> ACTION ITEM
Only lines holding the word "correo" are wanted from the records; copy all of them.

> TASK MATERIAL
____________________

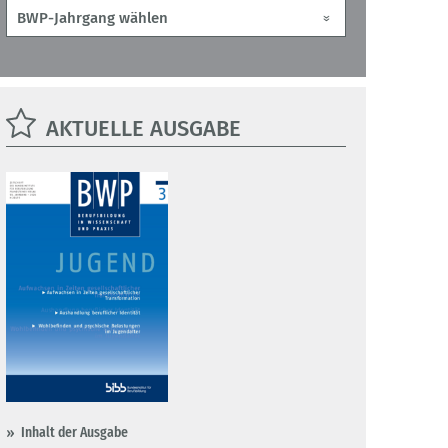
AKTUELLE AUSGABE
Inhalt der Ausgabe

____________________

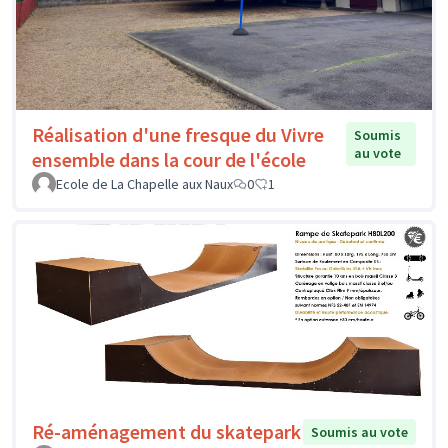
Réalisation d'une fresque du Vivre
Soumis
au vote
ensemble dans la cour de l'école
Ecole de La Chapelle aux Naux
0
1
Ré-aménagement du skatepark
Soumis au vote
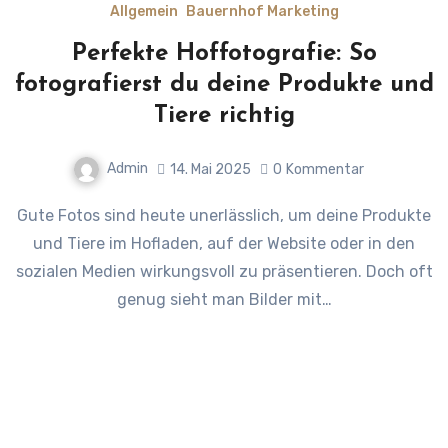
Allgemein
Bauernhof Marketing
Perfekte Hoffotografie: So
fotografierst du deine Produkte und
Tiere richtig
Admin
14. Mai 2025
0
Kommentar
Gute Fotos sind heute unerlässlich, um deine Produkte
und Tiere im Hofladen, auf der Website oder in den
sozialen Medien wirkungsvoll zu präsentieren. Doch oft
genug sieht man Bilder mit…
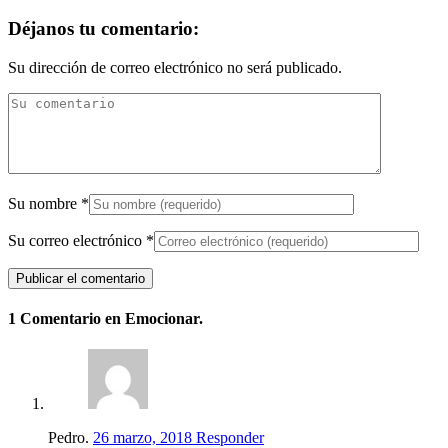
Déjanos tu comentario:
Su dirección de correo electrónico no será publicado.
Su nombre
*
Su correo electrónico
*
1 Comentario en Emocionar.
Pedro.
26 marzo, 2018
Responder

____________________

> TASK ANSWER
Su dirección de correo electrónico no será publicado.
Su correo electrónico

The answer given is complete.